Year: Team; Games; Tackles; Fumbles; Interceptions; Punt returns
GP: GS; Cmb; Solo; Ast; Sck; FF; FR; Yds; TD; Int; Yds; TD; PD; Ret; Yds; Avg; TD
2021: Iowa; 7; 0; 4; 3; 1; 0.0; 0; 0; 0; 0; 0; 0; 0; 0; —; —; —; —
2022: Iowa; 13; 13; 75; 56; 19; 0.0; 0; 0; 0; 0; 5; 91; 3; 8; 10; 165; 16.5; 0
2023: Iowa; 10; 10; 41; 26; 15; 0.0; 0; 0; 0; 0; 2; 41; 0; 5; 21; 241; 11.5; 1
Career: 30; 23; 120; 85; 35; 0.0; 0; 0; 0; 0; 7; 132; 3; 13; 31; 406; 13.1; 1

==Personal life==
DeJean is the son of Jason and Katie DeJean.
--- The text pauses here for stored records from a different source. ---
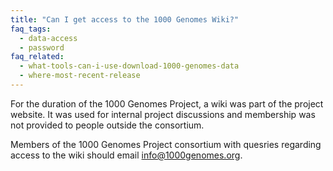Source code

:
 ```yaml
---
title: "Can I get access to the 1000 Genomes Wiki?"
faq_tags:
  - data-access
  - password
faq_related:
  - what-tools-can-i-use-download-1000-genomes-data
  - where-most-recent-release
---
```

                    
For the duration of the 1000 Genomes Project, a wiki was part of the project website. It was used for internal project discussions and membership was not provided to people outside the consortium.

Members of the 1000 Genomes Project consortium with quesries regarding access to the wiki should email [info@1000genomes.org](mailto:info@1000genomes.org).
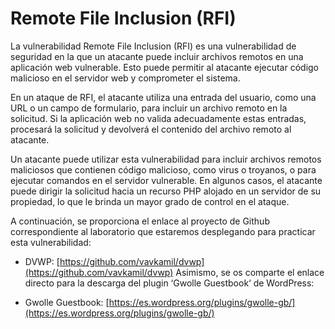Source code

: # Remote File Inclusion (RFI)

La vulnerabilidad Remote File Inclusion (RFI) es una vulnerabilidad de seguridad en la que un atacante puede incluir archivos remotos en una aplicación web vulnerable. Esto puede permitir al atacante ejecutar código malicioso en el servidor web y comprometer el sistema.

En un ataque de RFI, el atacante utiliza una entrada del usuario, como una URL o un campo de formulario, para incluir un archivo remoto en la solicitud. Si la aplicación web no valida adecuadamente estas entradas, procesará la solicitud y devolverá el contenido del archivo remoto al atacante.

Un atacante puede utilizar esta vulnerabilidad para incluir archivos remotos maliciosos que contienen código malicioso, como virus o troyanos, o para ejecutar comandos en el servidor vulnerable. En algunos casos, el atacante puede dirigir la solicitud hacia un recurso PHP alojado en un servidor de su propiedad, lo que le brinda un mayor grado de control en el ataque.

A continuación, se proporciona el enlace al proyecto de Github correspondiente al laboratorio que estaremos desplegando para practicar esta vulnerabilidad:

* DVWP: [https://github.com/vavkamil/dvwp](https://github.com/vavkamil/dvwp)
Asimismo, se os comparte el enlace directo para la descarga del plugin ‘Gwolle Guestbook‘ de WordPress:

* Gwolle Guestbook: [https://es.wordpress.org/plugins/gwolle-gb/](https://es.wordpress.org/plugins/gwolle-gb/)
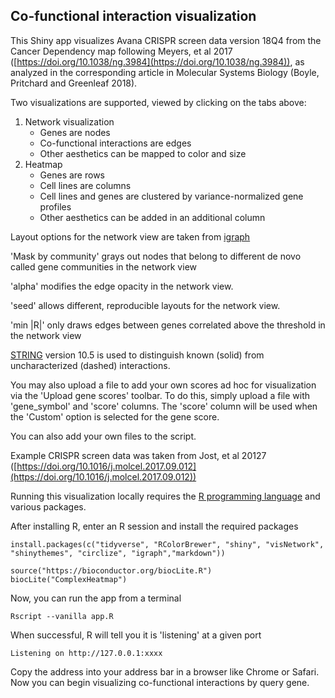 ## Co-functional interaction visualization

This Shiny app visualizes Avana CRISPR screen data version 18Q4 from the Cancer Dependency map following Meyers, et al 2017 ([https://doi.org/10.1038/ng.3984](https://doi.org/10.1038/ng.3984)), as analyzed in the corresponding article in Molecular Systems Biology (Boyle, Pritchard and Greenleaf 2018).

Two visualizations are supported, viewed by clicking on the tabs above:


1. Network visualization
   - Genes are nodes
   - Co-functional interactions are edges
   - Other aesthetics can be mapped to color and size
2. Heatmap
   - Genes are rows
   - Cell lines are columns
   - Cell lines and genes are clustered by variance-normalized gene profiles
   - Other aesthetics can be added in an additional column

Layout options for the network view are taken from [igraph](http://igraph.org/r/doc/layout_.html)

'Mask by community' grays out nodes that belong to different de novo called gene communities in the network view 

'alpha' modifies the edge opacity in the network view.

'seed' allows different, reproducible layouts for the network view.

'min |R|' only draws edges between genes correlated above the threshold in the network view

[STRING](https://string-db.org/) version 10.5 is used to distinguish known (solid) from uncharacterized (dashed) interactions.

You may also upload a file to add your own scores ad hoc for visualization via the 'Upload gene scores' toolbar.
To do this, simply upload a file with 'gene_symbol' and 'score' columns. The 'score' column will be used when the 'Custom' option is selected for the gene score.

You can also add your own files to the script.

Example CRISPR screen data was taken from Jost, et al 20127 ([https://doi.org/10.1016/j.molcel.2017.09.012](https://doi.org/10.1016/j.molcel.2017.09.012))


Running this visualization locally requires the [R programming language](https://www.r-project.org/) and various packages.

After installing R, enter an R session and install the required packages
```
install.packages(c("tidyverse", "RColorBrewer", "shiny", "visNetwork", "shinythemes", "circlize", "igraph","markdown"))

source("https://bioconductor.org/biocLite.R")
biocLite("ComplexHeatmap")
```
Now, you can run the app from a terminal
```
Rscript --vanilla app.R
```

When successful, R will tell you it is 'listening' at a given port
```
Listening on http://127.0.0.1:xxxx
```
Copy the address into your address bar in a browser like Chrome or Safari. Now you can begin visualizing co-functional interactions by query gene.

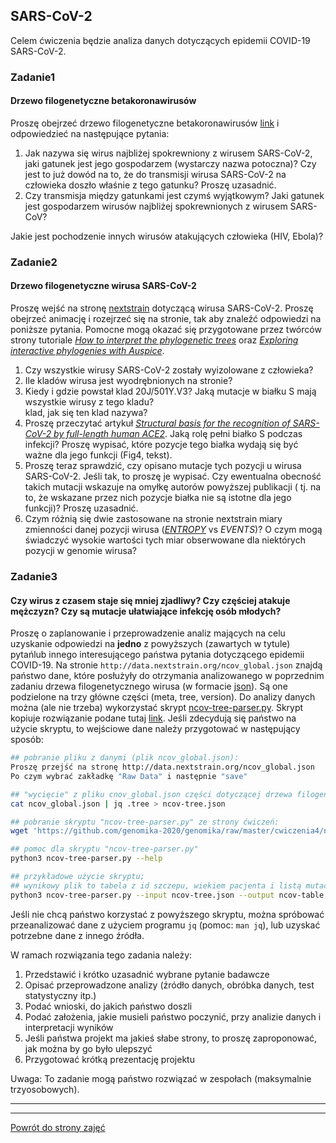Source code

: ## SARS-CoV-2

Celem ćwiczenia będzie analiza danych dotyczących epidemii COVID-19
SARS-CoV-2.   

### Zadanie1  
#### Drzewo filogenetyczne betakoronawirusów  
Proszę obejrzeć drzewo filogenetyczne betakoronawirusów [link](https://nextstrain.org/groups/blab/sars-like-cov) i odpowiedzieć na następujące pytania:
1. Jak nazywa się wirus najbliżej spokrewniony z wirusem SARS-CoV-2, 
jaki gatunek jest jego gospodarzem (wystarczy nazwa potoczna)? 
Czy jest to już dowód na to, że do transmisji wirusa SARS-CoV-2 na człowieka doszło właśnie z tego gatunku?
Proszę uzasadnić. 
2. Czy transmisja między gatunkami jest czymś wyjątkowym? Jaki gatunek jest gospodarzem wirusów najbliżej spokrewnionych z wirusem SARS-CoV?
 
Jakie jest pochodzenie innych wirusów atakujących człowieka (HIV, Ebola)?

### Zadanie2 
#### Drzewo filogenetyczne wirusa SARS-CoV-2
Proszę wejść na stronę [nextstrain](https://nextstrain.org/ncov/global) dotyczącą wirusa SARS-CoV-2. 
Proszę obejrzeć animację i rozejrzeć się na stronie, tak aby znaleźć odpowiedzi na poniższe pytania. Pomocne mogą 
okazać się przygotowane przez twórców strony tutoriale 
[*How to interpret the phylogenetic trees*](https://nextstrain.org/help/general/how-to-read-a-tree) 
oraz [*Exploring interactive phylogenies with Auspice*](https://neherlab.org/201901_krisp_auspice.html).
1. Czy wszystkie wirusy SARS-CoV-2 zostały wyizolowane z człowieka? 
2. Ile kladów wirusa jest wyodrębnionych na stronie?  
3. Kiedy i gdzie powstał klad 20J/501Y.V3? Jaką mutacje w białku S mają wszystkie wirusy z tego kladu?  
 klad, jak się ten klad nazywa?
4. Proszę przeczytać artykuł [*Structural basis for the recognition of SARS-CoV-2 by full-length human ACE2*](https://science.sciencemag.org/content/367/6485/1444). 
Jaką rolę pełni białko S podczas infekcji? Proszę wypisać, które pozycje tego białka wydają się być 
ważne dla jego funkcji (Fig4, tekst).
5. Proszę teraz sprawdzić, czy opisano mutacje tych pozycji u wirusa SARS-CoV-2. 
Jeśli tak, to proszę je wypisać. Czy ewentualna obecność takich mutacji wskazuje na omyłkę autorów powyższej publikacji (
tj. na to, że wskazane przez nich pozycje białka nie są istotne dla jego funkcji)?
Proszę uzasadnić.
6. Czym różnią się dwie zastosowane na stronie nextstrain miary zmienności danej pozycji wirusa ([*ENTROPY*](https://www.hiv.lanl.gov/content/sequence/ENTROPY/entropy_readme.html) vs *EVENTS*)? 
O czym mogą świadczyć wysokie wartości tych miar obserwowane dla niektórych pozycji w genomie wirusa? 

### Zadanie3
#### Czy wirus z czasem staje się mniej zjadliwy? Czy częściej atakuje mężczyzn? Czy są mutacje ułatwiające infekcję osób młodych?

Proszę o zaplanowanie i przeprowadzenie analiz mających na celu uzyskanie odpowiedzi na **jedno** 
z powyższych (zawartych w tytule) pytańlub innego interesującego państwa pytania dotyczącego epidemii COVID-19.
Na stronie `http://data.nextstrain.org/ncov_global.json` znajdą państwo dane, które posłużyły do otrzymania
 analizowanego w poprzednim zadaniu drzewa filogenetycznego wirusa (w formacie [json](https://pl.wikipedia.org/wiki/JSON)). Są one podzielone na trzy
  główne części (meta, tree, version). Do analizy danych można (ale nie trzeba) wykorzystać skrypt 
  [ncov-tree-parser.py](https://github.com/genomika-2020/genomika/blob/master/cwiczenia4/ncov-tree-parser.py).
   Skrypt kopiuje rozwiązanie podane 
   tutaj [link](https://towardsdatascience.com/flattening-json-objects-in-python-f5343c794b10).
  Jeśli zdecydują się państwo na użycie skryptu, to wejściowe dane należy przygotować w następujący sposób:
  ```bash
## pobranie pliku z danymi (plik ncov_global.json):
Proszę przejść na stronę http://data.nextstrain.org/ncov_global.json
Po czym wybrać zakładkę "Raw Data" i następnie "save"

## "wycięcie" z pliku cnov_global.json części dotyczącej drzewa filogenetycznego:
cat ncov_global.json | jq .tree > ncov-tree.json

## pobranie skryptu "ncov-tree-parser.py" ze strony ćwiczeń:
wget 'https://github.com/genomika-2020/genomika/raw/master/cwiczenia4/ncov-tree-parser.py' 

## pomoc dla skryptu "ncov-tree-parser.py"
python3 ncov-tree-parser.py --help

## przykładowe użycie skryptu; 
## wynikowy plik to tabela z id szczepu, wiekiem pacjenta i listą mutacji (aa) w kolejnych kolumnach
python3 ncov-tree-parser.py --input ncov-tree.json --output ncov-table.tab --features "age,aa"
  ``` 
Jeśli nie chcą państwo korzystać z powyższego skryptu, można spróbować przeanalizować dane z użyciem 
programu `jq` (pomoc: `man jq`), lub uzyskać potrzebne dane z innego źródła.   

W ramach rozwiązania tego zadania należy:  
1. Przedstawić i krótko uzasadnić wybrane pytanie badawcze
2. Opisać przeprowadzone analizy (źródło danych, obróbka danych, test statystyczny itp.)  
3. Podać wnioski, do jakich państwo doszli
5. Podać założenia, jakie musieli państwo poczynić, przy analizie danych i interpretacji wyników 
6. Jeśli państwa projekt ma jakieś słabe strony, to proszę zaproponować, jak można by go było ulepszyć   
7. Przygotować krótką prezentację projektu   

Uwaga: To zadanie mogą państwo rozwiązać w zespołach (maksymalnie trzyosobowych).  

***
***
 [Powrót do strony zajęć](https://github.com/genomika-2020/genomika/blob/master/README.md)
He is the eldest of three boys. The middle child, Beckett (20), plays defensive back for the University of South Dakota. The youngest child, Jaxx, who also plays football for OA-BCIG, is a 2027 3-star wide receiver committed to the University of Iowa. All three brothers are competitive and high achieving athletes. DeJean is a Christian.